Tout commence en avril lorsque Laura Nickel, 34 ans, et Max Teske 31 ans, en poste au collège Mina Witkojc, dénoncent l'idéologie raciste et homophobe de certains élèves, dans une lettre anonyme envoyée à la presse locale.
"L'extrémisme de droite était affiché sans complexe dans l'école: des saluts hitlériens aux croix gammées dessinées sur les dictionnaires et sur les casiers des élèves, en passant par des paroles racistes ou homophobes", raconte Mme Nickel à l'AFP.
"Ce qui était frappant à Burg, c'est que c'étaient vraiment les plus bruyants des élèves. Ils ne se cachaient pas", constate cette professeur d'anglais et d'histoire qui a grandi non loin de cette ville de 4.200 habitants.
"Cette région du sud du Brandebourg, frontalière de la Pologne, est l'une des pires en Allemagne pour les personnes de couleur et les homosexuels", observe Timo Reinfrank, de la fondation antiraciste Amadeu Antonio.
Néonazis et hooligans
"Entre Burg et Cottbus, la grande ville voisine, a prospéré un mélange de néonazis, hooligans, de criminalité organisée et d'entreprises d'extrême droite", ajoute-t-il. Selon lui, "la police subit des intimidations et la justice agit avec clémence vis-à-vis de ce groupe".
Après la publication de la lettre des deux enseignants, d'autres écoles de l'est de l'Allemagne ont signalé des faits similaires.
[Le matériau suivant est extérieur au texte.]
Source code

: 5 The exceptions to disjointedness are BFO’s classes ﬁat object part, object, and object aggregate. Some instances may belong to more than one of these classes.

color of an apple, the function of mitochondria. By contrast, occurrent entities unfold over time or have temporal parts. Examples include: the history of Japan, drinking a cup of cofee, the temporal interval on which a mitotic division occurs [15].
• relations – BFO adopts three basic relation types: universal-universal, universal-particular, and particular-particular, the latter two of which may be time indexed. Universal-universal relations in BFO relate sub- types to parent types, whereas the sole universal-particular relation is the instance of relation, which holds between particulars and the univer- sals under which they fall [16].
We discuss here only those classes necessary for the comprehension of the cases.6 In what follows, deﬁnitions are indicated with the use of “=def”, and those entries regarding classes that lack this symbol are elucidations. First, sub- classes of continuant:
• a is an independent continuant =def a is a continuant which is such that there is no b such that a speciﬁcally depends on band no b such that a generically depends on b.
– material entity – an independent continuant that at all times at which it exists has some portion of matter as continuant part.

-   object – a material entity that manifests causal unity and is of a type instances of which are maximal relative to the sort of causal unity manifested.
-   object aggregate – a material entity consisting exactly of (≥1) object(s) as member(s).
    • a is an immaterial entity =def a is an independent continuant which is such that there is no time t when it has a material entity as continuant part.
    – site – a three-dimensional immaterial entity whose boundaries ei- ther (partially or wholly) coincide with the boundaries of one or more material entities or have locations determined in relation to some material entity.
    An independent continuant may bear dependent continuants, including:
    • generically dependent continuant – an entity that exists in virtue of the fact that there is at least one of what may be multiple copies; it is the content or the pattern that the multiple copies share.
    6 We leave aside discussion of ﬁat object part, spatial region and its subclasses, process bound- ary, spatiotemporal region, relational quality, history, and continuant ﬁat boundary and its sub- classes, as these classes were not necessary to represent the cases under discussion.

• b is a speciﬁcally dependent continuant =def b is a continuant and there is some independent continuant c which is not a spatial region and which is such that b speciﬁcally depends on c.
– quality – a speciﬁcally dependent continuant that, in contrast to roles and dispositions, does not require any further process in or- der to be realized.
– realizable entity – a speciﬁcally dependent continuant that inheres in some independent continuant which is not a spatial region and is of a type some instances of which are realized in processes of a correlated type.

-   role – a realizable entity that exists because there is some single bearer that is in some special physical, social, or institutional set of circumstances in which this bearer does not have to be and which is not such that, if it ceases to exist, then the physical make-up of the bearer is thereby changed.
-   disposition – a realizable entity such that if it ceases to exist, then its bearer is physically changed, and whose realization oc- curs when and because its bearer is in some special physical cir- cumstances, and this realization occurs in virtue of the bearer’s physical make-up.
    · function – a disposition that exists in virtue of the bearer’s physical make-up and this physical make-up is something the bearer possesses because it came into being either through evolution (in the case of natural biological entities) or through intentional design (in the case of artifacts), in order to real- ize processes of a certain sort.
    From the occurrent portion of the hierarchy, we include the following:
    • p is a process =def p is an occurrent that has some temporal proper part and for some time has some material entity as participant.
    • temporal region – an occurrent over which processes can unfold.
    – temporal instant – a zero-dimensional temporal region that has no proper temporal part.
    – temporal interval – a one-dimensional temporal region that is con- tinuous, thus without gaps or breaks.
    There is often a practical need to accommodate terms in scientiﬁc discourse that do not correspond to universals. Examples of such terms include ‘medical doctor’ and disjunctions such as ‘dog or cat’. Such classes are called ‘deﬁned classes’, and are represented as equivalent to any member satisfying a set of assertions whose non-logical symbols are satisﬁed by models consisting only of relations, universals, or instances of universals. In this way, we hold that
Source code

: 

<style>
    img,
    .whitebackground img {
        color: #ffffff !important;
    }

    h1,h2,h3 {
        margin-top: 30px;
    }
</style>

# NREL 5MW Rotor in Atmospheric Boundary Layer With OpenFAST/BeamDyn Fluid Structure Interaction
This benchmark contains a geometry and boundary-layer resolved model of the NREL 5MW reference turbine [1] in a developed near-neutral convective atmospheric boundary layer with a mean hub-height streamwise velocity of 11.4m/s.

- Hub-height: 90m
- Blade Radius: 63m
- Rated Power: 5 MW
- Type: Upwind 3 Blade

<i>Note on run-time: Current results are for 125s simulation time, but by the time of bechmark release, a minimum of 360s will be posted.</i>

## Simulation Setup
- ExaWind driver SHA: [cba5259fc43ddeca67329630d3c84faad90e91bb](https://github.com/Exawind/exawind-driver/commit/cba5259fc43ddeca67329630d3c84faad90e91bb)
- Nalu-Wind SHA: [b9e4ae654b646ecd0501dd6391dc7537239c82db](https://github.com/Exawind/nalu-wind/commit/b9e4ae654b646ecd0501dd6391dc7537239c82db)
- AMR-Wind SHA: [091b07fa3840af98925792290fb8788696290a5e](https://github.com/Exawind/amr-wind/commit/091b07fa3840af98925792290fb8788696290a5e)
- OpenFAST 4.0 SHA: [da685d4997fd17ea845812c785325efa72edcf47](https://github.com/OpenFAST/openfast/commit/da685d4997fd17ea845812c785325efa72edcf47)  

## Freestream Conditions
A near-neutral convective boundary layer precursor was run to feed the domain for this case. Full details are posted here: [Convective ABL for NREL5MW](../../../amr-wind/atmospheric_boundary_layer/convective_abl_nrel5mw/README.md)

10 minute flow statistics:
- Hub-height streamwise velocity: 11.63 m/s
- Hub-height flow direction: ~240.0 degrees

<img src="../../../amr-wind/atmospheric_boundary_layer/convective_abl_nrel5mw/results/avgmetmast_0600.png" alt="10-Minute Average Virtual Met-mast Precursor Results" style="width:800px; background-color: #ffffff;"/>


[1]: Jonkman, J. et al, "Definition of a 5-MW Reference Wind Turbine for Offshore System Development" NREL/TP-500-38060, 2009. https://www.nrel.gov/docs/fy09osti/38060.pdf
L'affaire a fait grand bruit au plan national.
Dans les régions de l'ancienne RDA communiste, l'attachement à la démocratie est beaucoup moins profond et ancré qu'à l'ouest, a récemment révélé une étude de l'université de Leipzig.
Beaucoup se tournent vers le parti d'extrême droite, Alternative pour l'Allemagne (AfD), en plein essor et qui tient ce week-end un congrès.
A Burg, "certains collègues nous appuyaient, d'autres non. La direction de l'école était passive", raconte Mme Nickel.
"Dégage à Berlin"
A la fin de l'année scolaire, une lettre anonyme au nom de certains parents d'élèves adressée à la direction de l'école exige la démission des deux enseignants.
Une centaine d'autocollants, avec la photo des deux professeurs et la mention "dégage à Berlin", sont affichés un peu partout dans Burg. Un appel à pourchasser les deux enseignants est même lancé sur un compte Instagram avant d'être retiré.
Mme Nickel et M. Teske demandent alors leur mutation. Une décision applaudie par l'AfD: "Ils ne sont pas capables d'affronter les vents contraires", assène Lena Kotré, députée au parlement régional du Brandebourg, qui les traite de "lâches", dans un entretien à l'AFP.
Elle minimise les saluts hitlériens des élèves, étayés par des photos. Un délit pourtant passible de trois ans de prison en Allemagne.
"Ils ne voulaient pas faire l'apologie du Troisième Reich mais provoquer, comme le font les adolescents en pleine puberté", estime Mme Kotré.
En troisième, la classe suivie par la quinzaine d'élèves concernés par ces actes, le national-socialisme est pourtant le principal sujet du programme d'histoire du Brandebourg.
"Enseignants engagés"
Le ministre régional de l'Education, Steffen Freiberg, a condamné les attaques.
Et à Burg, la résistance contre l'extrême droite s'organise. Le directeur administratif de la ville, Tobias Hentschel, a regretté que l'école "perde deux jeunes enseignants engagés (...) qui ont mis le doigt là où ça fait mal".
Le tourisme est la principale ressource de ce lieu de cure, au coeur de la Lusace, réputée pour ses concombres et cornichons et qui abrite une petite minorité slavophone, les Sorbes.
"Dans la gastronomie et l'hôtellerie, il n'y a quasiment pas d'entreprises qui s'en sortent sans travailleur d'origine étrangère", souligne Jessica Zibert, responsable à Burg de ce secteur.
Dans une vidéo de cinq minutes, visible sur le site de la ville, six habitants, dont le maire, un loueur de canoës, une jeune responsable des animations sorbes, l'assistante sociale de l'école Mina Witkojc, tous prennent position "contre toute forme d'extrémisme, racisme et discrimination".